This week the father of Goosey's classmate passed away after a long battle with Parkinsons Disease. He had been in the hospital for a year. An eight year old losing his father. It makes me physically hurt to think about it.
One of Lew's classmates has been in the hospital all week. He should return to school today. The teachers haven't been given permission to tell us his diagnosis, so we're all anxious for today when he will return and the mom can update us. We're crossing our fingers and hoping it's something manageable, and not something terminal.
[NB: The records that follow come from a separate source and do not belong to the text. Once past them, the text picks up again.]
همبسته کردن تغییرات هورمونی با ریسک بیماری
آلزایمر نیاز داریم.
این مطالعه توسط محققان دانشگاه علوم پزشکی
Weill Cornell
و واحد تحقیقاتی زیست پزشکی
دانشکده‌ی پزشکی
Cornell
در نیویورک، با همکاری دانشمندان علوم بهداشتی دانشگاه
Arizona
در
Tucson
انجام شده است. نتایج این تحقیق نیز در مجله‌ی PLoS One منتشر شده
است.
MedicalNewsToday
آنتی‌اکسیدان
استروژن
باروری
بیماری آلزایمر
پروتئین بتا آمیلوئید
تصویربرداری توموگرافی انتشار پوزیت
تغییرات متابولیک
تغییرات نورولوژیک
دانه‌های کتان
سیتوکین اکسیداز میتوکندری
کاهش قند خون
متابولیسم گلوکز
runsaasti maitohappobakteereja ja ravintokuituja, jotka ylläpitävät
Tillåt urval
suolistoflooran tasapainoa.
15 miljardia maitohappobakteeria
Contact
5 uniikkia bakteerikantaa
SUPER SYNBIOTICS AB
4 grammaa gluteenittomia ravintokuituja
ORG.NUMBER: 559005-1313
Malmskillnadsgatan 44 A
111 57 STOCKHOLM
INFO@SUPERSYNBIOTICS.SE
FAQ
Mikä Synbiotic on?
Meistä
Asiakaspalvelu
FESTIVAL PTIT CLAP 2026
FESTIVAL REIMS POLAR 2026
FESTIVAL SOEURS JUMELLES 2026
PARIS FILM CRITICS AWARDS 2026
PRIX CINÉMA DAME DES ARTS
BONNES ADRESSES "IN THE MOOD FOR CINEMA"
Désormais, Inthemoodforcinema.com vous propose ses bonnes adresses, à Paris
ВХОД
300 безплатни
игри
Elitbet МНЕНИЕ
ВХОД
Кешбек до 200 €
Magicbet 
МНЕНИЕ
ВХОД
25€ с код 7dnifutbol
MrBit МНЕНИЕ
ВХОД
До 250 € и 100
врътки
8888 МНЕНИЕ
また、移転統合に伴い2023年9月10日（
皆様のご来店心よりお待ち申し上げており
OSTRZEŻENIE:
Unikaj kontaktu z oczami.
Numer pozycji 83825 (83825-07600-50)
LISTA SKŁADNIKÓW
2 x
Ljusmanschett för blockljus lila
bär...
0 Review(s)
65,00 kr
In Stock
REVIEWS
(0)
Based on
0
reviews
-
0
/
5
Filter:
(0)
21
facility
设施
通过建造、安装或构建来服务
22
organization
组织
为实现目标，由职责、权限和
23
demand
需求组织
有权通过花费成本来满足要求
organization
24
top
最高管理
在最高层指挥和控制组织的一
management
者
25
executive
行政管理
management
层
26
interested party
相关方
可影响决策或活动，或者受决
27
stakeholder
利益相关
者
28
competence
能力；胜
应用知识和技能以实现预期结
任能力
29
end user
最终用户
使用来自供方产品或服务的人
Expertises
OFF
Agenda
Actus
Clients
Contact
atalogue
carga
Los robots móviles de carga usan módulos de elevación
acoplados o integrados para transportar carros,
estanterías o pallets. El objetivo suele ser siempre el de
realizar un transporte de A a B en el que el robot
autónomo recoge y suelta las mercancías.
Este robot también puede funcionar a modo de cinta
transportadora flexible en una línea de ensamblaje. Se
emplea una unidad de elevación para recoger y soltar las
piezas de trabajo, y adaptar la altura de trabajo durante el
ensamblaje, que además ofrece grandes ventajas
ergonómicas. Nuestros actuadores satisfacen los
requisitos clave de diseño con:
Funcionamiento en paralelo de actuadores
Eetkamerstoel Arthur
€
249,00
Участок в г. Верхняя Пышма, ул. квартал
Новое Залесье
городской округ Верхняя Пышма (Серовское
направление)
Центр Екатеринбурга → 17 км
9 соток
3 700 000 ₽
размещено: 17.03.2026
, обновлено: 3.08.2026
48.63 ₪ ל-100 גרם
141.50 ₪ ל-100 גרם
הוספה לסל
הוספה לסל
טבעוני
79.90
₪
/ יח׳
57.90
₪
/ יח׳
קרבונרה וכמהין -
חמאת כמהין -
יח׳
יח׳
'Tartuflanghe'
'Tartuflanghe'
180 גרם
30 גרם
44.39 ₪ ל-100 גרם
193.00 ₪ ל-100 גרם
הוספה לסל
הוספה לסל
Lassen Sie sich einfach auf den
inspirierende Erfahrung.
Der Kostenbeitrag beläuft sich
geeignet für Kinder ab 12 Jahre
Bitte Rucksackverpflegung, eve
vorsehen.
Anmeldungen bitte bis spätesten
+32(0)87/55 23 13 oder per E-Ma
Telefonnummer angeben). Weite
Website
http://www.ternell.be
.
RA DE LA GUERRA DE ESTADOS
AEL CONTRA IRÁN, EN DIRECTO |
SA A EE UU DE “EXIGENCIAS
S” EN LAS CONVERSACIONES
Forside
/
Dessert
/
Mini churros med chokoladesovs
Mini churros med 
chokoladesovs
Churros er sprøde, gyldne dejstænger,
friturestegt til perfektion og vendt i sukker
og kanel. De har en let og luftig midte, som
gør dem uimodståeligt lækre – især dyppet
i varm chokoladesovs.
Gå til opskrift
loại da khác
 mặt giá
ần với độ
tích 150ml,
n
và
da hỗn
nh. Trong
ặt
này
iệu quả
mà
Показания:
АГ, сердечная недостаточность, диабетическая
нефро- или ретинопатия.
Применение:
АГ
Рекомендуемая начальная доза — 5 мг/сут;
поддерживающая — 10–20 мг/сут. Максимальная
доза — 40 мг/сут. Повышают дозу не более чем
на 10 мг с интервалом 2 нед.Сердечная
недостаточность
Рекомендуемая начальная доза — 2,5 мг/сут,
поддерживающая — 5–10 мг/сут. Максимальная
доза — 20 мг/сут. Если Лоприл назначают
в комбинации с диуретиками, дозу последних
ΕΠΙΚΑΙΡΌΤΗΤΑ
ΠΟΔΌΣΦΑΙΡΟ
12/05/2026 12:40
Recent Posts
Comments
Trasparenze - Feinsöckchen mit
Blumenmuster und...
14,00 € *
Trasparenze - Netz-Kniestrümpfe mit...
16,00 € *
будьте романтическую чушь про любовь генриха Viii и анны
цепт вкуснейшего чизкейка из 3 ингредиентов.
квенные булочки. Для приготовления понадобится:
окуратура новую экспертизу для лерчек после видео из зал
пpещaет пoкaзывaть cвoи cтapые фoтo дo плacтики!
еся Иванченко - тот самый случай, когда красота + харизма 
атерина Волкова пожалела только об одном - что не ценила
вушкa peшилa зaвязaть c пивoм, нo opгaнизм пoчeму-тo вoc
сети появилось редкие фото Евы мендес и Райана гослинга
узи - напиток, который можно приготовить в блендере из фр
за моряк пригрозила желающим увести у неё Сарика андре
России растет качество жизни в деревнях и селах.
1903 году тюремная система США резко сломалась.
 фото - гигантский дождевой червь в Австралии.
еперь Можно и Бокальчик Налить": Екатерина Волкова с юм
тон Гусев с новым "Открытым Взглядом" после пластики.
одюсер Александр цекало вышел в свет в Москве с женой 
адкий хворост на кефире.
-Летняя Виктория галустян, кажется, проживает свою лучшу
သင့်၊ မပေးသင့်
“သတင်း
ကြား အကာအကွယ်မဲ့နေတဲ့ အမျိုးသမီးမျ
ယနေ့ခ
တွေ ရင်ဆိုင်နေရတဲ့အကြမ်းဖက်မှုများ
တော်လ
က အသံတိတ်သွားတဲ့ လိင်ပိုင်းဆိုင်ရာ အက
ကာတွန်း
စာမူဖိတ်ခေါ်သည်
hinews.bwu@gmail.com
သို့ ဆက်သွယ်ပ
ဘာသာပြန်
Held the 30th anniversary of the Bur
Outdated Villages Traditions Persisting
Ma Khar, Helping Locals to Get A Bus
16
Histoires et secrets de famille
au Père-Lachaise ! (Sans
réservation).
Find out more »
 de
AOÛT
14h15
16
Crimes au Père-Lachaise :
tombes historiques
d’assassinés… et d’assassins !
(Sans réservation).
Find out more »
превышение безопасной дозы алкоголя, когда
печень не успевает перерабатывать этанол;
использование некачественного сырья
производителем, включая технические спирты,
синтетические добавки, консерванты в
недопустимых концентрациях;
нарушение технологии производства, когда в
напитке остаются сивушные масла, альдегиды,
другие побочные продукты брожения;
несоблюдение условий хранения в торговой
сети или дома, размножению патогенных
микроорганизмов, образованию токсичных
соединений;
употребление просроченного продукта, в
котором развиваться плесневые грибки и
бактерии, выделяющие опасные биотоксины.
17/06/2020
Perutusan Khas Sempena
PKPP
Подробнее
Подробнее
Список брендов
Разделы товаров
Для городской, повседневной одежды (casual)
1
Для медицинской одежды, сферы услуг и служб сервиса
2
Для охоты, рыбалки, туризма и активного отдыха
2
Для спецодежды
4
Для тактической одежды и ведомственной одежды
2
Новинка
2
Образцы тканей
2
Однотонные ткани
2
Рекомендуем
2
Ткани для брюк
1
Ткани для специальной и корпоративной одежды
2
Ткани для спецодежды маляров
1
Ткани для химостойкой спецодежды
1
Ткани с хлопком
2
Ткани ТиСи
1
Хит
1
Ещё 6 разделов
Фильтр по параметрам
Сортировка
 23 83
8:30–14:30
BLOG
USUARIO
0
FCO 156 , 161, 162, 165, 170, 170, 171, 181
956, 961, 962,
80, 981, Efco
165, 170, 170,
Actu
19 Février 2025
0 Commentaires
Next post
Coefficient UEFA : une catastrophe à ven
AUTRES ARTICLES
And then there's the little sister of one of Lew's classmates. Her mom told me yesterday that she's having brain surgery next Wednesday. Two years old, and having brain surgery. I could tell the mother is scared to death, but was trying not to break down as she told me about it.
Hug your families and count your blessings.
4 comments:
WOW how sad. I know, I often think about this especially during this time of year. I worry about the "bad" things far too often, and I just have to remember that we can't chose what will happen to us and our families, but just enjoy every good day is SO IMPORTANT!
So many things can happen so quickly to remind us just how fragile, wonderful this life is.
Today I have been constantly reminded that, even when things are hard and super sucky, God has been constantly watching out for me and mine. There has always been a window of hope, a tiny solution, a check in the mail--nothing big enough to fix the problems permanently, but enough to keep us going. Every time we are at the end of our rope, He throws us a few feet more. Hopefully one day we will get to the part where we get pulled up entirely, but until then, it is enough to know he is looking after us.